We use different datasets for the initialization and refinement stages. For the former stage, our model needs patches as inputs only. We generate noisy patches based on those randomly sampled from FoJ synthetic datasets [9], which contain basic shapes in grayscale. We assign RGB colors randomly and add noise according to (11). For the latter stage, we use noisy images generated from MS COCO [33] with the same noise model. The ground truth boundary maps are generated by running FoJ [9] with the ground truth color maps. Some training pair samples are shown in Fig. S1.

S2 Quantitative Results of Color Maps

Since different photon levels cause different distribution parameters of pixel values, we normalize the pixel values before calculating the metrics for color maps. Specifically, a color map is normalized through:

\displaystyle P^{\prime}(x,y)=\frac{P(x,y)}{\alpha},

(S1)

where $P(x,y)$ and $\alpha$ is from (11). Then the structural similarity index measure (SSIM), peak signal-to-noise ratio (PSNR), and mean squared error (MSE) are calculated between $P^{\prime}(x,y)$ and $P^{*}(x,y)$ . The quantitative comparison is shown in Tab. S1.

TABLE S1: Quantitative comparison of color maps on noisy images synthesized from BSDS500 [12] and NYUDv2 [34] datasets.
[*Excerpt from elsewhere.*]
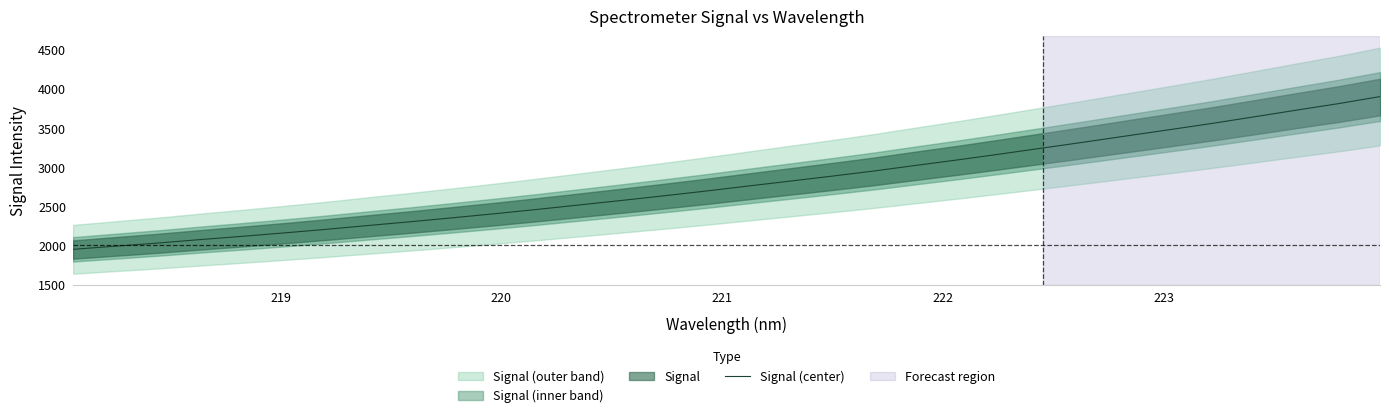

What is the minimum value for Signal (center)?

1950.2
Photon level $\alpha_{\text{test}}$	Model	BSDS500			NYUDv2
Photon level $\alpha_{\text{test}}$	Model	SSIM $\uparrow$	PSNR(dB) $\uparrow$	MSE( $\times 10^{-2}$ ) $\downarrow$	SSIM $\uparrow$	PSNR(dB) $\uparrow$	MSE( $\times 10^{-2}$ ) $\downarrow$
2	FoJ [9]	0.338	10.712	8.626	0.433	10.657	8.954
	Restormer [4]	0.152	8.492	14.624	0.157	8.567	14.312
	Boundary Attention [1]	0.301	10.952	8.982	0.355	10.791	9.284
	Ours	0.332	10.724	8.606	0.467	10.709	8.870
4	FoJ [9]	0.441	17.212	2.012	0.572	17.619	1.913
	Restormer [4]	0.268	14.918	3.431	0.222	14.920	3.478
	Boundary Attention [1]	0.452	17.785	2.031	0.560	18.103	1.926
	Ours	0.429	17.198	2.024	0.587	17.740	1.885
6	FoJ [9]	0.484	19.780	1.176	0.632	20.799	0.951
	Restormer [4]	0.357	17.496	2.042	0.289	17.800	1.903
	Boundary Attention [1]	0.510	20.542	1.130	0.641	21.633	0.908
	Ours	0.468	19.688	1.209	0.637	20.918	0.947
8	FoJ [9]	0.507	20.900	0.951	0.667	22.427	0.669
	Restormer [4]	0.430	19.258	1.406	0.353	19.706	1.289
	Boundary Attention [1]	0.541	21.768	0.872	0.684	23.500	0.604
	Ours	0.488	20.726	0.996	0.666	22.473	0.679

S3 Additional Qualitative Results

In this section, we show more qualitative comparison results in various photon levels $\alpha_{\text{test}}$ , including color maps, in Fig. S2 and Fig. S3. The proposed method produces more crisp boundaries than some other models, which even have higher ODS F1-scores in Tab. III.